#### Фрагмент документа
Пророчествующий голос Гоголя, как пламя костра под ветром, мечется от ожидания чуда к предощущению катастрофы. В.В.Розанов, который терпеть не мог Гоголя за его карикатуры, под конец, перед смертью, вынужден был признать, что это никакая не ересь, а сущая натура России, что революция (правда – только и впервые революция) оправдала Гоголя полностью (см.: Гоголь и Петрарка // Книжный угол, 1918, № 3).
Но совсем необязательно смотреть на вещи так мрачно. Гоголя как раз восхищала крепость русской породы, которая даже порокам сообщает замашку и кряжистость судьбоносной нации. Гоголь возлагал надежды не на лучшее, а на худшее в России. Посмотрите, какие богатыри, силачи, мастера, фокусники и кудесники своего дела – эти Чичиков, Ноздрев, Собакевич, Плюшкин… (Наименее вредный из них – Манилов – и меньше всех обнадеживает.) Если отрешиться от преходящего помещичьего племени, заменить пеньку да сало чем-то посущественнее, переместить какой-то невидимый рычажок в их застывших организмах и нажать курок – совершенно неизвестно, что в результате получится.
Что за земля Италия! Никаким образом не можете вы ее представить себе. О, если бы вы взглянули только на это ослепляющее небо, всё тонущее в сиянии! Всё прекрасно под этим небом; что ни развалина, то и картина; на человеке какой-то сверкающий колорит; строение, дерево, дело природы, дело искусства – всё, кажется, дышит и говорит под этим небом. Когда вам всё изменит, когда вам больше ничего не останется такого, что бы привязывало вас к какому-нибудь уголку мира, приезжайте в Италию. Нет лучшей участи, как умереть в Риме; целой верстой здесь человек ближе к Божеству. Князь Вяземский очень справедливо сравнивает Рим с большим прекрасным романом или эпопеею, в которой на каждом шагу встречаются новые и новые, вечно неожиданные красы. Перед Римом все другие города кажутся блестящими драмами, которых действие совершается шумно и быстро в глазах зрителя; душа восхищена вдруг, но не приведена в такое спокойствие, в такое продолжительное наслаждение, как при чтении эпопеи. В самом деле, чего в ней нет? Я читаю ее, читаю… и до сих пор не могу добраться до конца; чтение мое бесконечно (П.А.Плетневу, 2 ноября н. ст. 1837 г. Рим).
########
__Что сделать__.
• 1. С чем, согласно фрагменту, князь Вяземский сравнивает Рим?
• 2. Переведите на английский язык предложение из фрагмента: «Гоголь возлагал надежды не на лучшее, а на худшее в России».
#### Сохранённые записи
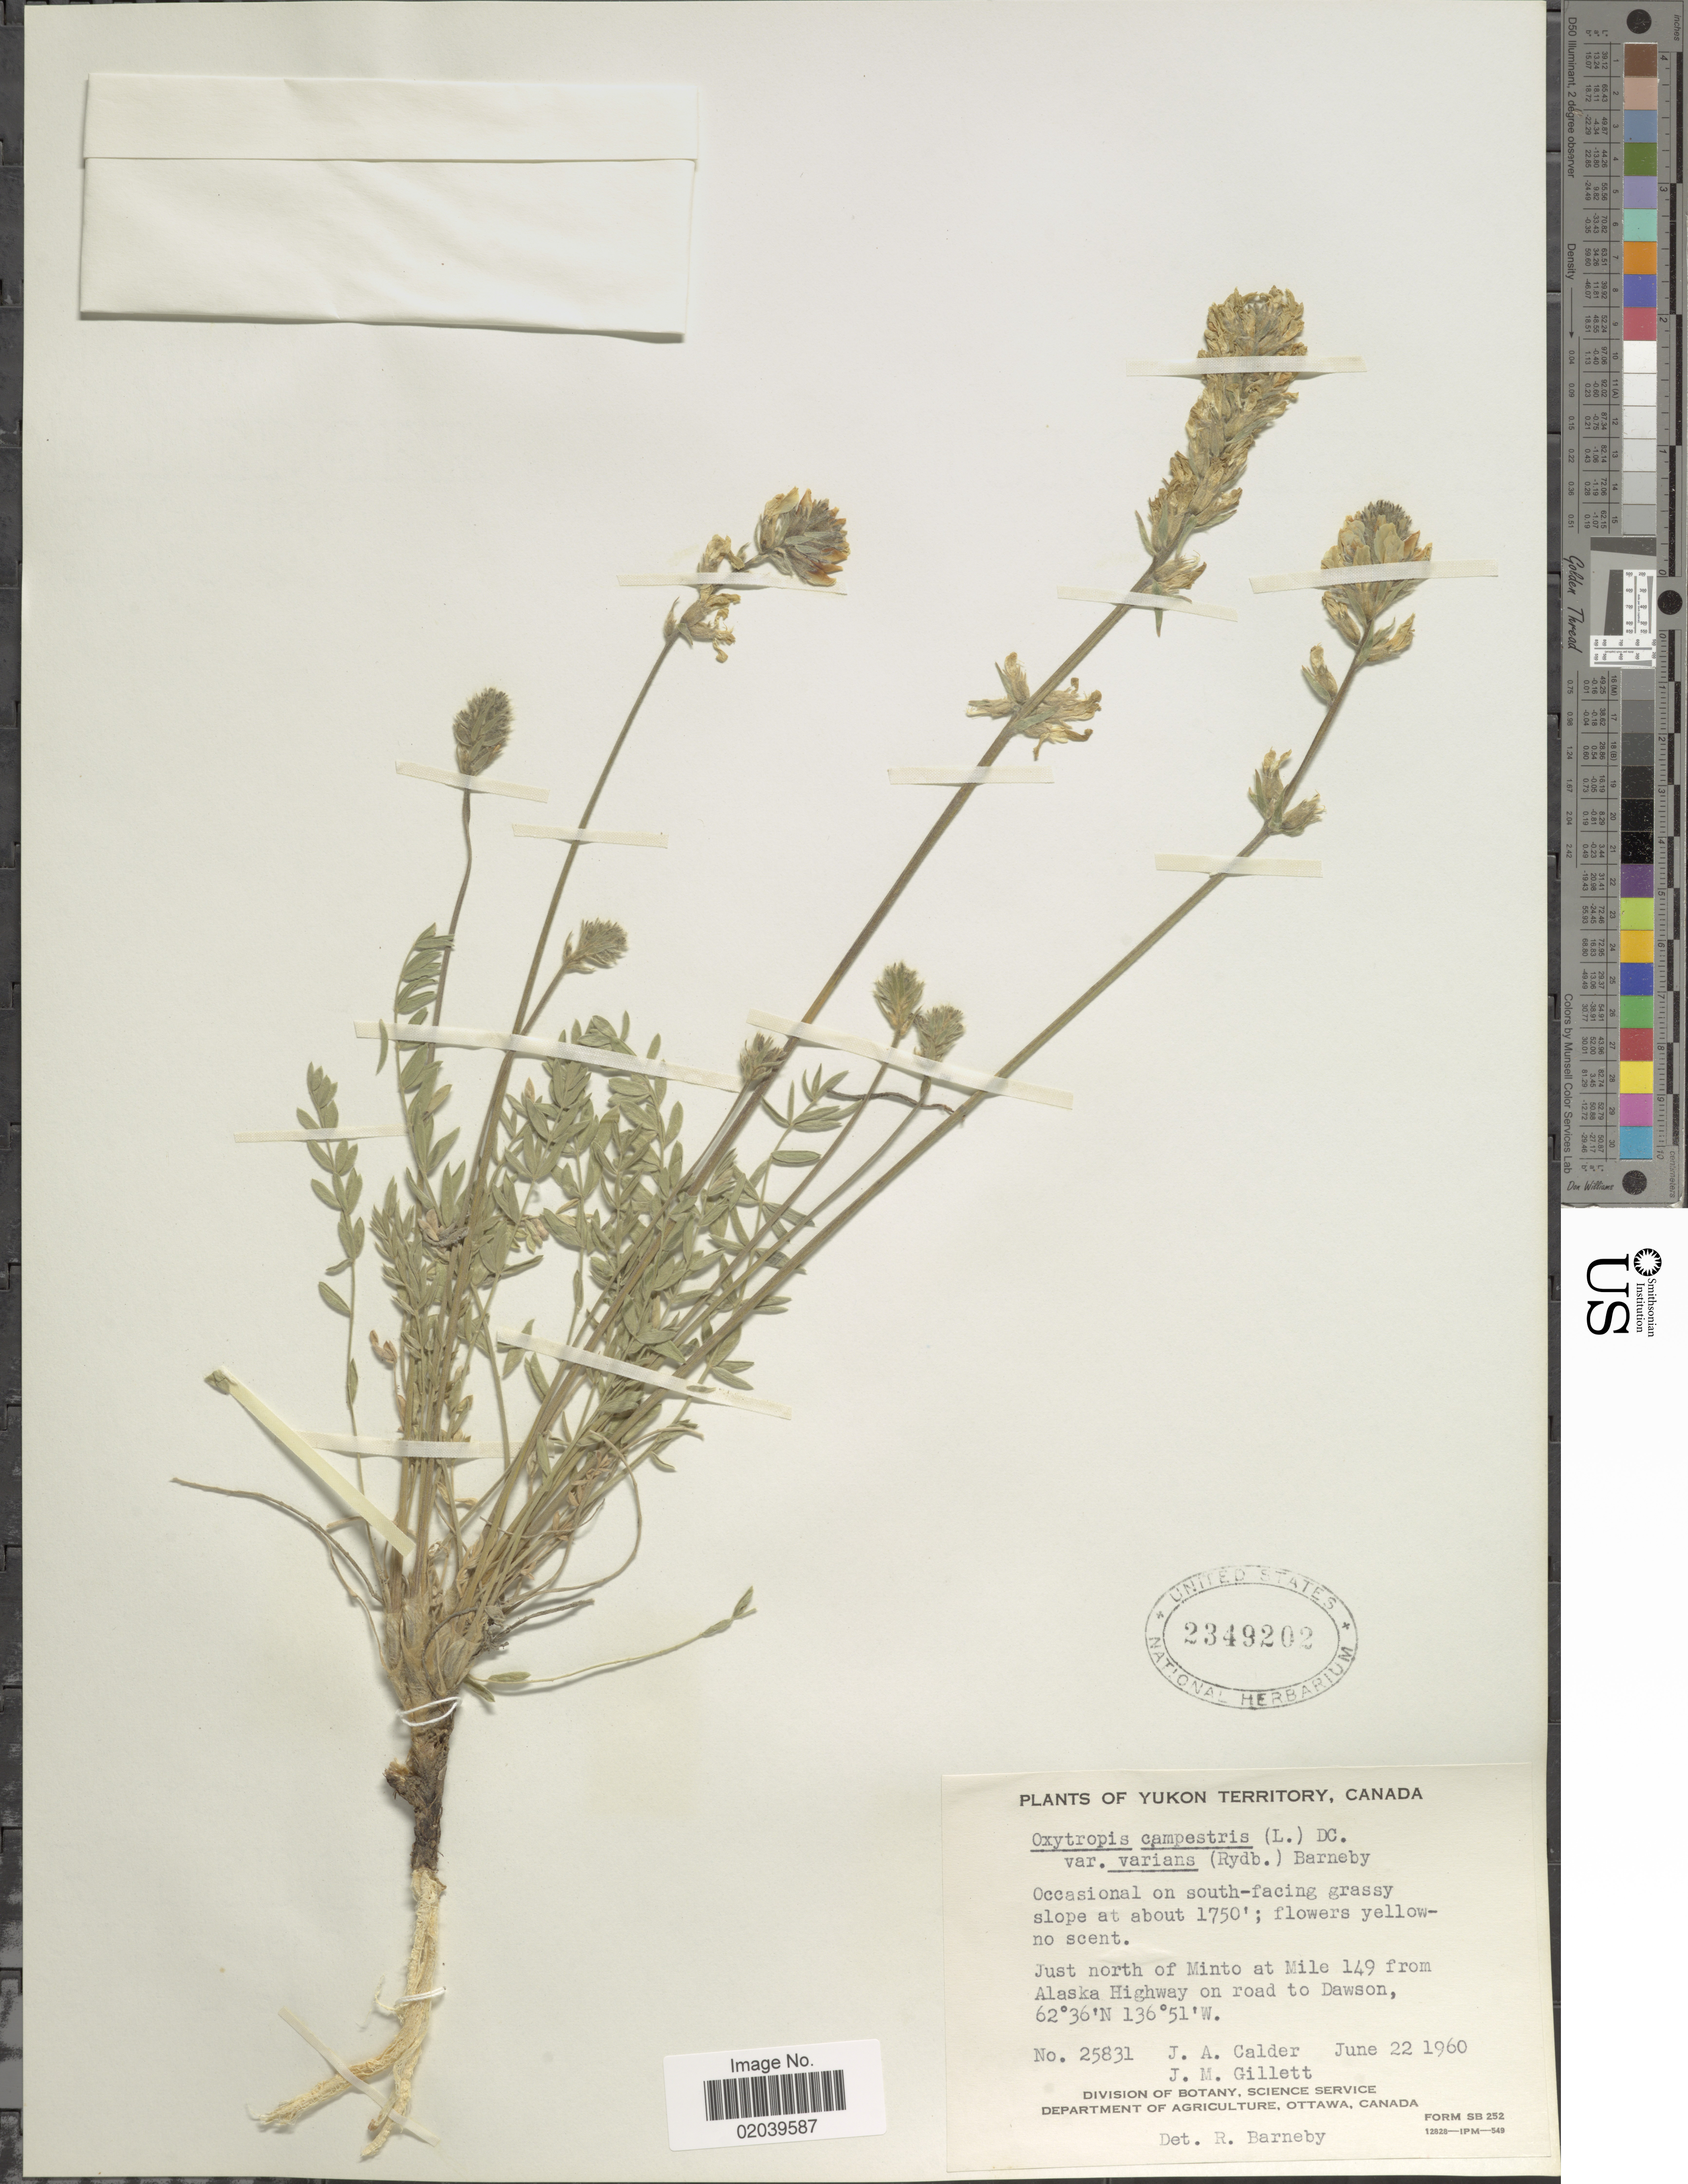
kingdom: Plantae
########
#### Сохранённые записи
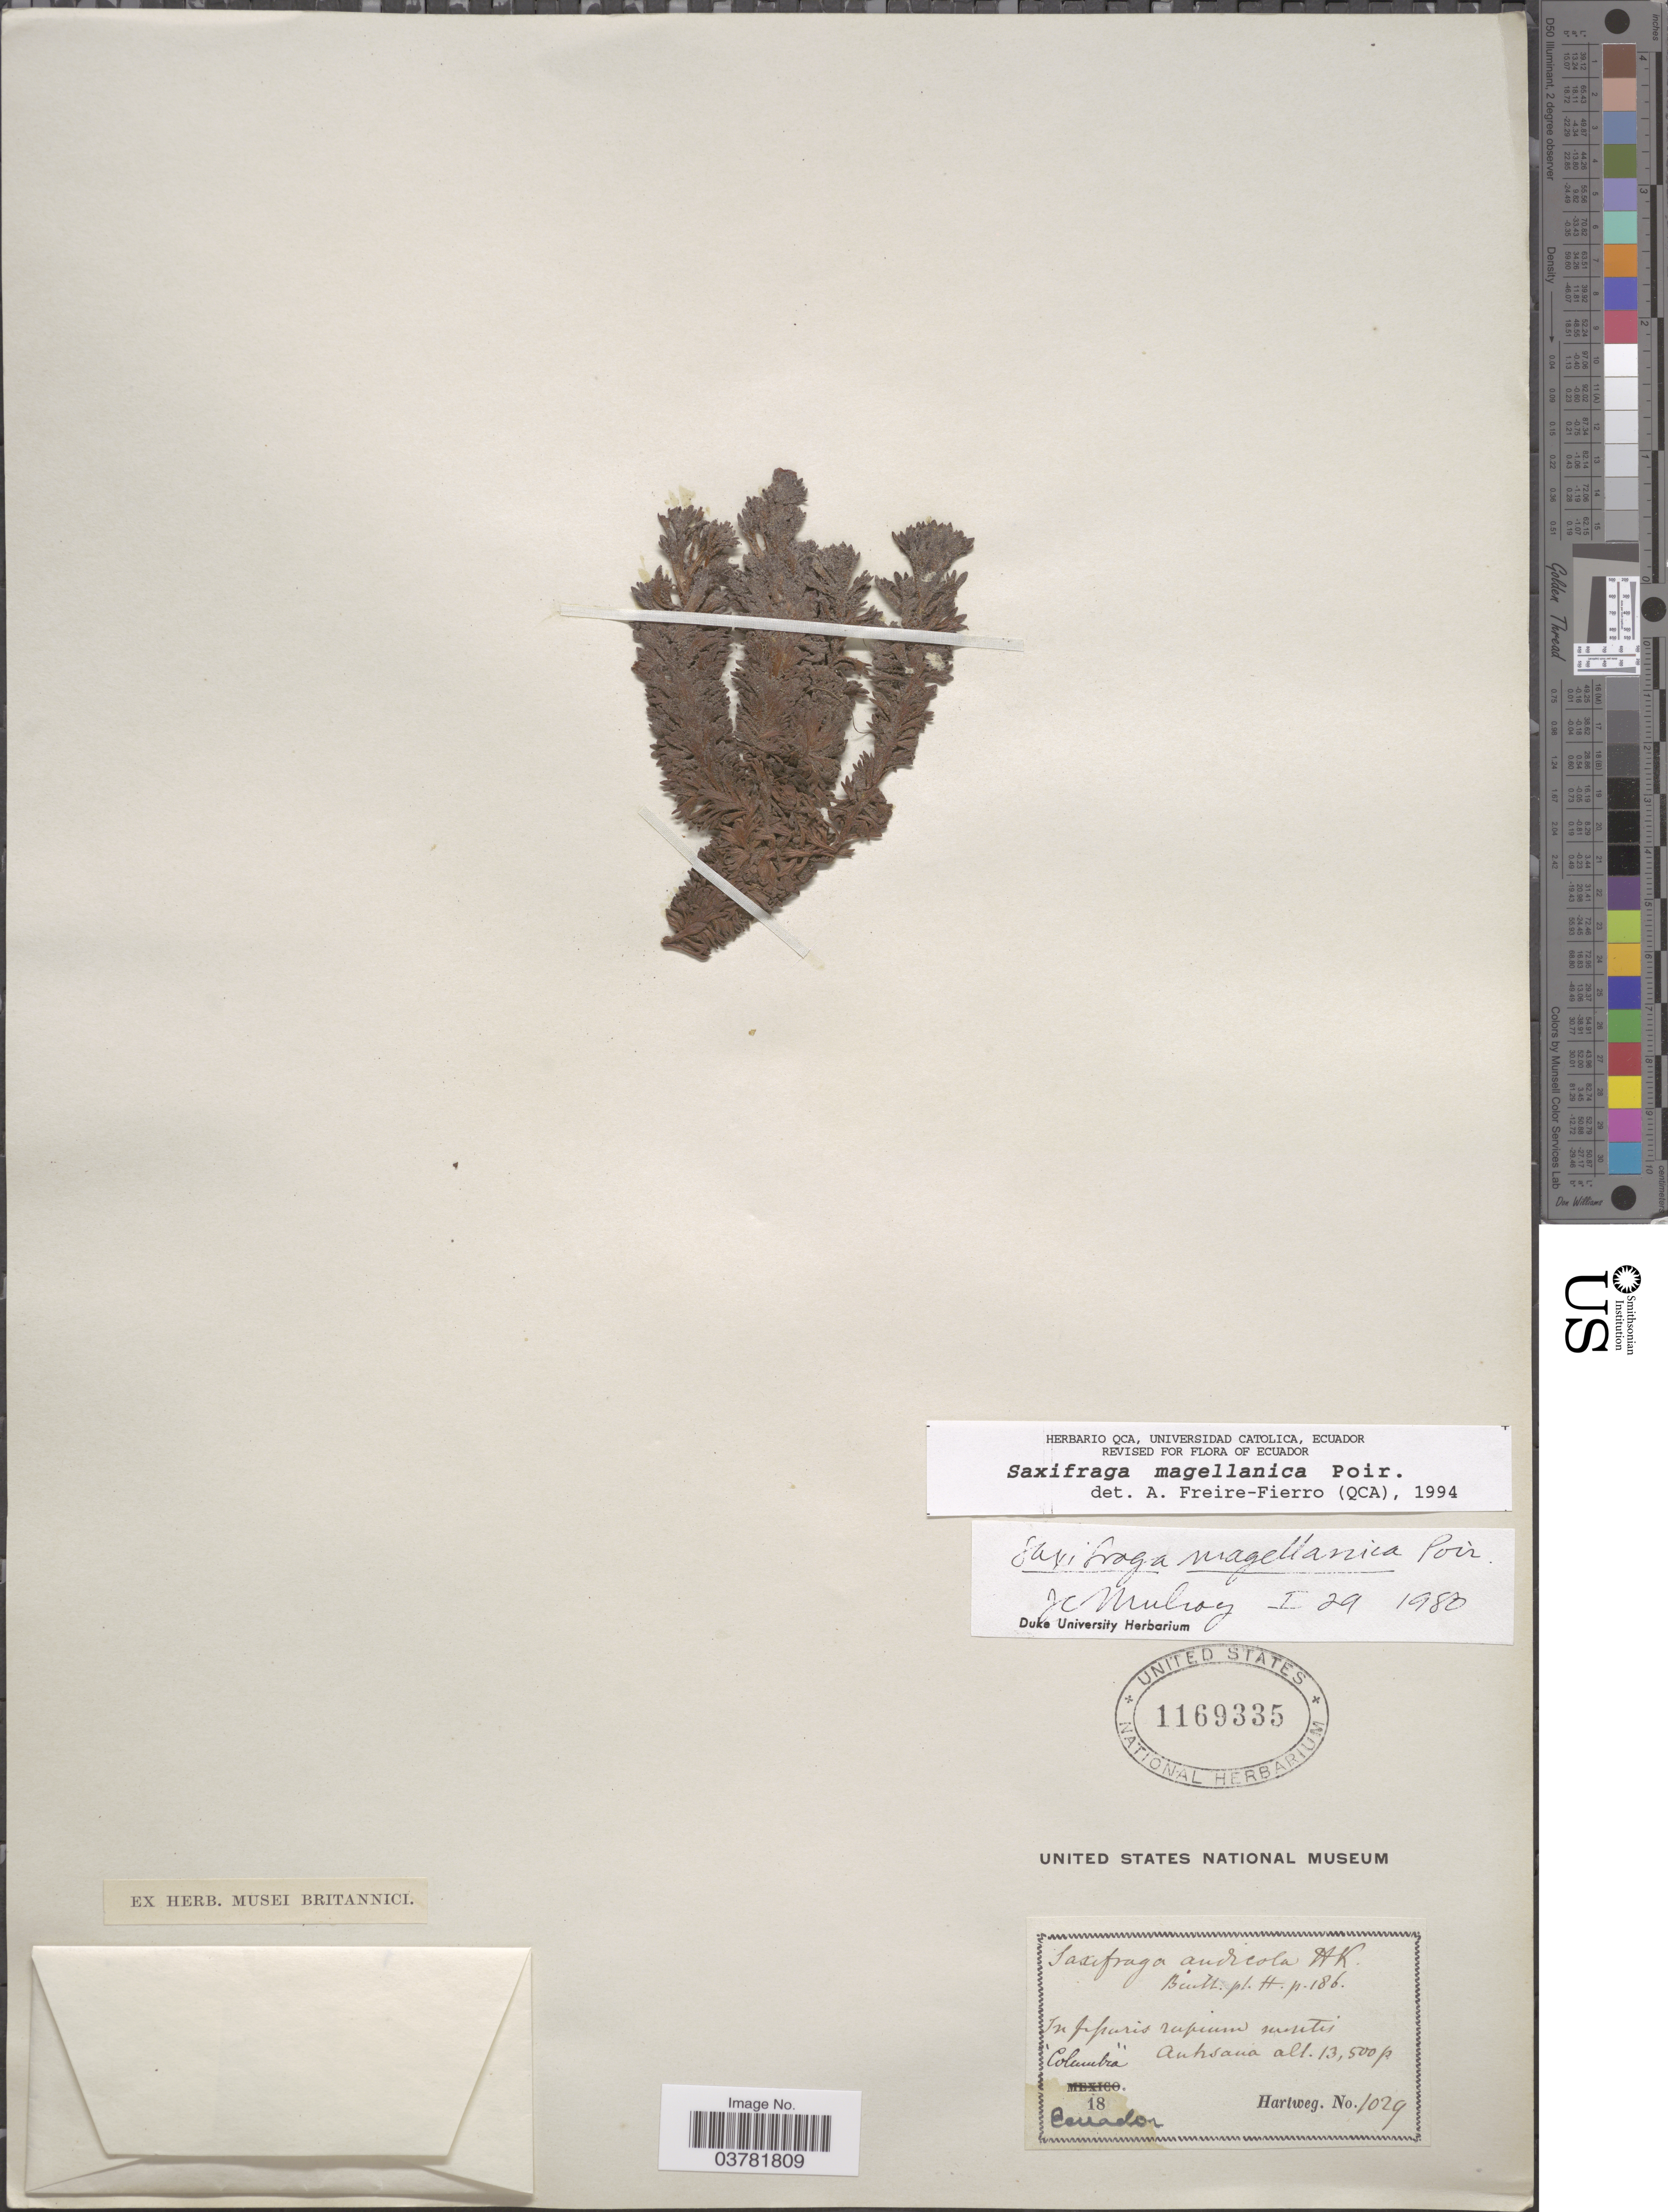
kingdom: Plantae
########
__Выполненное задание__.
• 1. С большим прекрасным романом или эпопеей.

• 2. Gogol pinned his hopes not on the best but on the worst in Russia.